In 2004 the building at 39 Rosenthaler Straße was purchased with funds from the German government and the Klassenlotterie Foundation Berlin. The purchase was made with the specific purpose not only of expanding the Museum Otto Weidt’s Workshop for the Blind, but also of establishing a central “Silent Heroes” Memorial Center. In April 2005 the German Resistance Memorial Center was given responsibility for planning the content and organization of this new museum. Initially in 2006 the permanent exhibition in the Museum Otto Weidt’s Workshop for the Blind will be revised and enlarged. The “Silent Heroes” Memorial Center will be realized in 2008.

Meanwhile a permanent exhibition is being prepared, based on the research results of the Center for Research on Anti-Semitism and in cooperation with this Center. The exhibition will tell the story of the people who helped Jews persecuted during the Nazi era. It will show the persecution and the desperate situation of Jews facing the threat of deportation, as well as the actions and motivations of the men and women who helped them. And it will document not only successes in saving Jews, but also attempts that failed.

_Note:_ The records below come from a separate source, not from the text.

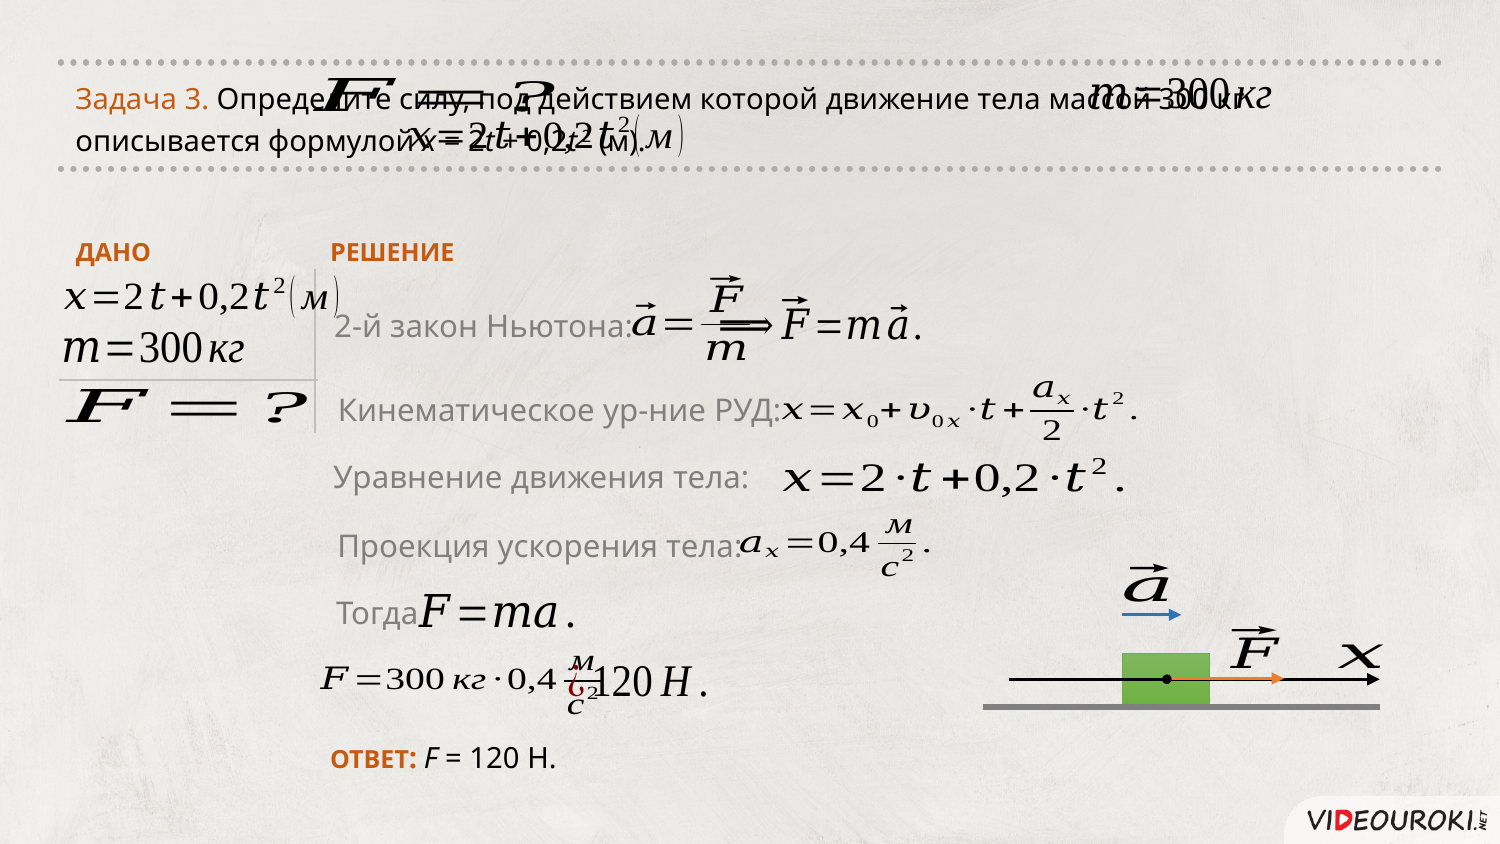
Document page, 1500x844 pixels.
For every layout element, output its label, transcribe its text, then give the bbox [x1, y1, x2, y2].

text_box Задача 3. Определите силу, под действием которой движение тела массой 300 кг описывается формулой x = 2t + 0,2t 2 (м). [60, 65, 1442, 165]
text_box ОТВЕТ: F = 120 Н. [314, 724, 615, 782]
text_box РЕШЕНИЕ [314, 217, 477, 274]
text_box Уравнение движения тела: [318, 450, 765, 503]
text_box ДАНО [60, 217, 211, 274]
text_box [1162, 674, 1172, 679]
picture [0, 0, 1500, 844]
text_box 2-й закон Ньютона: [319, 298, 649, 351]
text_box Тогда [321, 586, 434, 639]
text_box [1122, 681, 1210, 704]
text_box Кинематическое ур-ние РУД: [323, 382, 797, 436]
text_box Проекция ускорения тела: [322, 518, 759, 571]
text_box [1162, 680, 1172, 685]
text_box [1122, 653, 1210, 678]
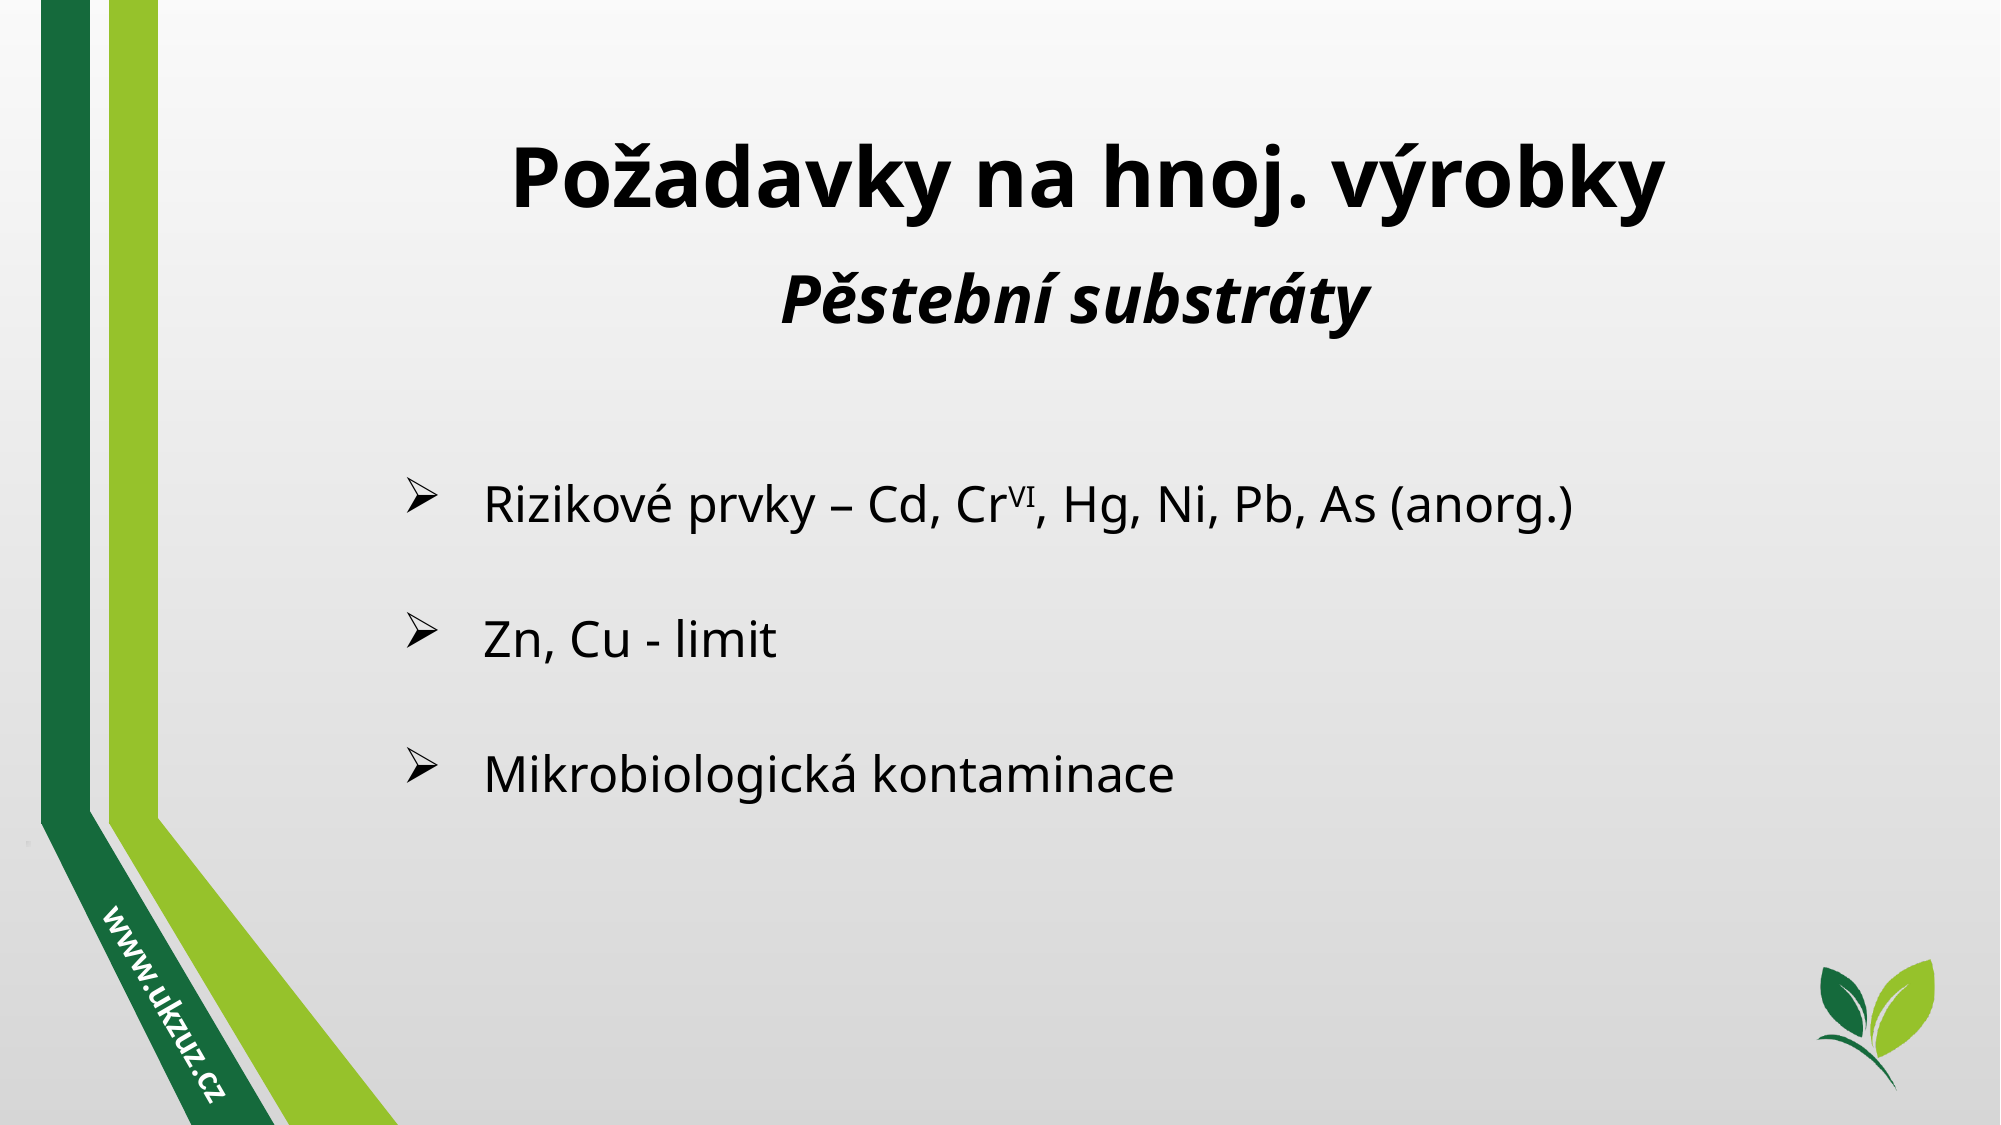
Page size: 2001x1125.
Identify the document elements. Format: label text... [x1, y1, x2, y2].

The example of the helpers often described as “silent heroes” shows that even under the conditions of the Nazi dictatorship and the Second World War, individuals were still able to make their own decisions to protect persecuted people from mortal danger. After 1945 the great contribution of these people was not adequately acknowledged either in East or West Germany.

The project is compiling a collection of reports, photographs and documents, and is recording oral testimonies of these events during the Nazi era.